Agentes da Polícia Federal ganham hoje, no início da carreira, cerca de R$ 5 mil por mês. Fizeram ontem greve de advertência para reivindicar 60% de reajuste, sob o argumento de que outros setores do funcionalismo, como colegas da Fazenda, receberam vantagem semelhante. Se conseguirem, os policiais (mais escrivães e papiloscopistas) chegarão a R$ 8 mil, que seria praticamente igual ao salário inicial de auditores da Receita Federal (R$ 7.500). Mas estes, que estão em greve há quase dois meses, reclamam reajuste de 57% para o piso, de modo a elevá-lo para R$ 11,8 mil, e assim recuperar perdas que alegam ter sofrido desde 1995. Depois disso, os auditores pleiteiam um novo plano de carreira, pelo qual o piso subiria a R$ 16,3 mil e o vencimento de final de carreira a R$ 20,4 mil — desta vez sob o argumento de equiparação com outras carreiras, como de promotores e procuradores.
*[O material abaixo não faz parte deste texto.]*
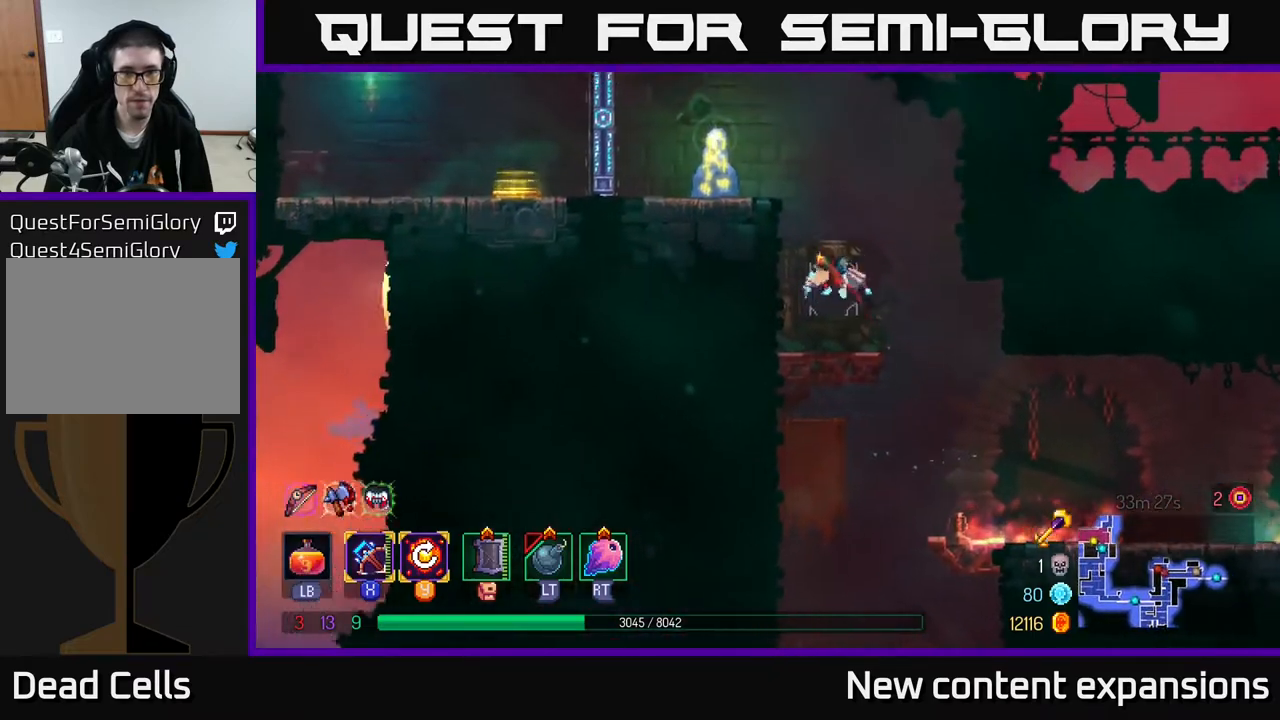
{"buttons": ["DPAD_LEFT"], "left_stick": "center", "right_stick": "center", "events": [[17, "A", "up"], [250, "DPAD_UP", "up"], [333, "R1", "down"], [417, "R1", "up"]]}
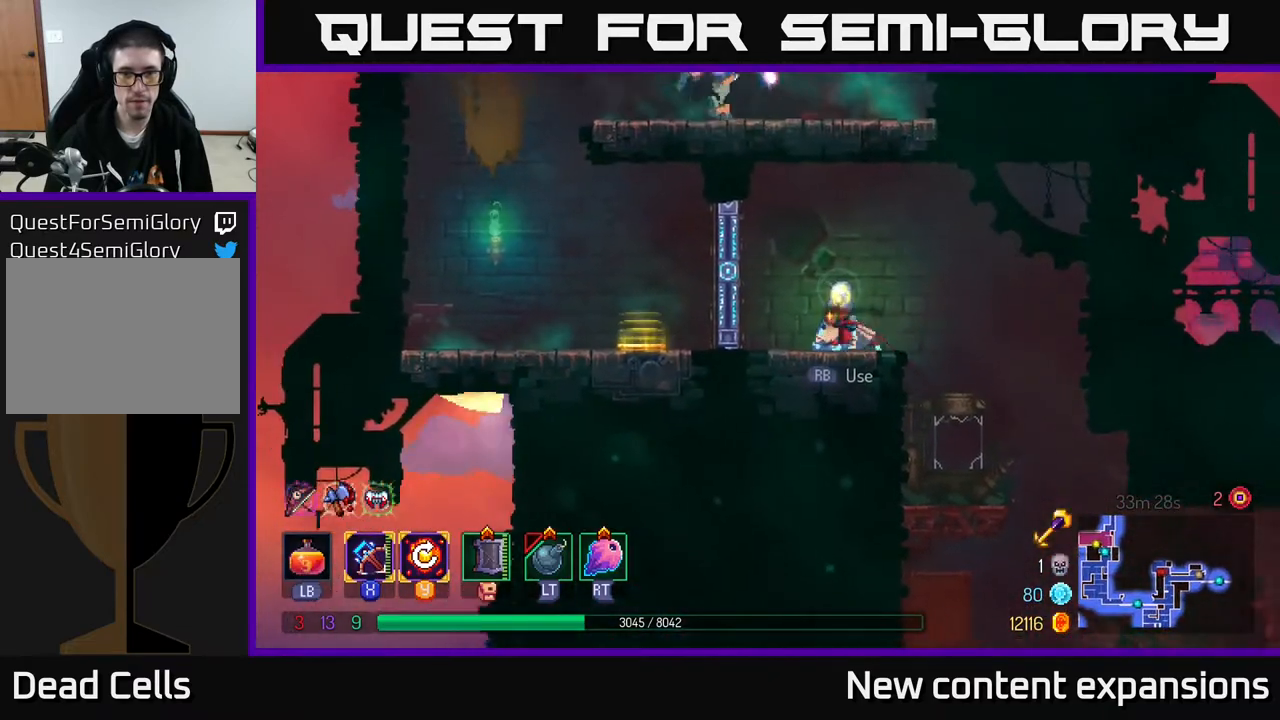
{"buttons": ["DPAD_RIGHT"], "left_stick": "center", "right_stick": "center", "events": [[167, "DPAD_LEFT", "up"], [233, "R1", "down"], [333, "R1", "up"], [400, "DPAD_RIGHT", "down"]]}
São reivindicações justas?
O argumento interno é correto. Sempre há alguma categoria com nível e funções de importância semelhantes ganhando mais que outra. Em conseqüência, forma-se aí uma ciranda da equiparação, que vai puxando os salários para cima. Mas não são todos que conseguem.
Conforme o último Boletim de Pessoal do Ministério do Planejamento, cerca de 40% dos funcionários do Executivo ganham entre R$ 1.500 e R$ 2.500 — isso em dezembro do ano passado, último dado divulgado pelo governo. Mas há um grupo expressivo acima dos R$ 4.500 — são 17% dos funcionários. Na parte mais alta da pirâmide, são 7% os que ganham acima de R$ 7.500, sempre considerando salário bruto, sem as chamadas vantagens pessoais, que podem ser um bom complemento.
De todo modo, os funcionários mais ativos em suas reivindicações neste momento são aqueles do topo da categoria. No âmbito do Ministério da Educação, por exemplo, professor universitário ganha de R$ 1.400, na entrada, até pouco menos de R$ 5 mil no final da carreira — menos do que um policial federal iniciante. No quadro da Saúde, um médico, com 40 horas semanais, começa com R$ 2.100 e pode chegar a R$ 3.800.
Sempre que colocados diante destes dados, os mais bem remunerados alegam que não se pode nivelar por baixo. Faz sentido. Mas, numa situação dessas, e considerando que não está sobrando dinheiro no setor público, o mais razoável seria “puxar” os vencimentos mais baixos, mantendo congelados os mais altos. Mesmo porque as categorias mais próximas dos centros de decisão são as que conseguem salários e reajustes melhores.
Mas, além dessa comparação interna, pode-se colocar os vencimentos do funcionalismo na realidade brasileira. Pelos dados da última Pesquisa Nacional por Amostra de Domicílio (PNAD 2004), a renda média real do trabalho principal era de R$ 634 (a valores de 2004, de modo que se conseguiria uma aproximação para hoje se acrescentando uns 10% por conta da inflação). Mas a renda média do trabalhador do setor público era de R$ 1.200, quase o dobro da média nacional.
Mais ainda. Pela mesma pesquisa, uma renda domiciliar per capita de R$ 3.600 coloca a pessoa no restrito grupo dos 1% de brasileiros mais bem remunerados. Ou seja, o policial federal, mesmo sem o reajuste pleiteado, já está na ponta da pirâmide. O auditor da Receita Federal já ganha mais de duas vezes o, digamos, piso dos 1% mais ricos.
Mais ainda. Pela mesma pesquisa, a renda real média do trabalho principal dos 10% mais ricos era de R$ 2.763 nas principais regiões metropolitanas. Mas com uma distribuição bastante desigual. Em Belém, por exemplo, essa renda era de R$ 1.718, a mais baixa do país. A mais alta? Adivinhou: em Brasília, R$ 4.185.
Em Belém, os 10% mais ricos se apropriam de 44% da renda total. Em Brasília, de 49%.
Portanto, é falso dizer que o funcionalismo ganha mal. É verdadeiro dizer que muitos servidores ganham mal, inclusive aqueles que prestam serviços diretamente à população, como médicos e professores. É verdadeiro também que um quinto dos funcionários federais do Executivo, recebendo mais de R$ 4.500 por mês, ganha o dobro da renda média dos 10% mais ricos no Brasil. Isso sem contar os funcionários do Legislativo (média salarial de R$ 8.730) e Judiciário (R$ 8.961), que também estão arrancando reajustes.
O pessoal precisa ganhar bem. Mas assim?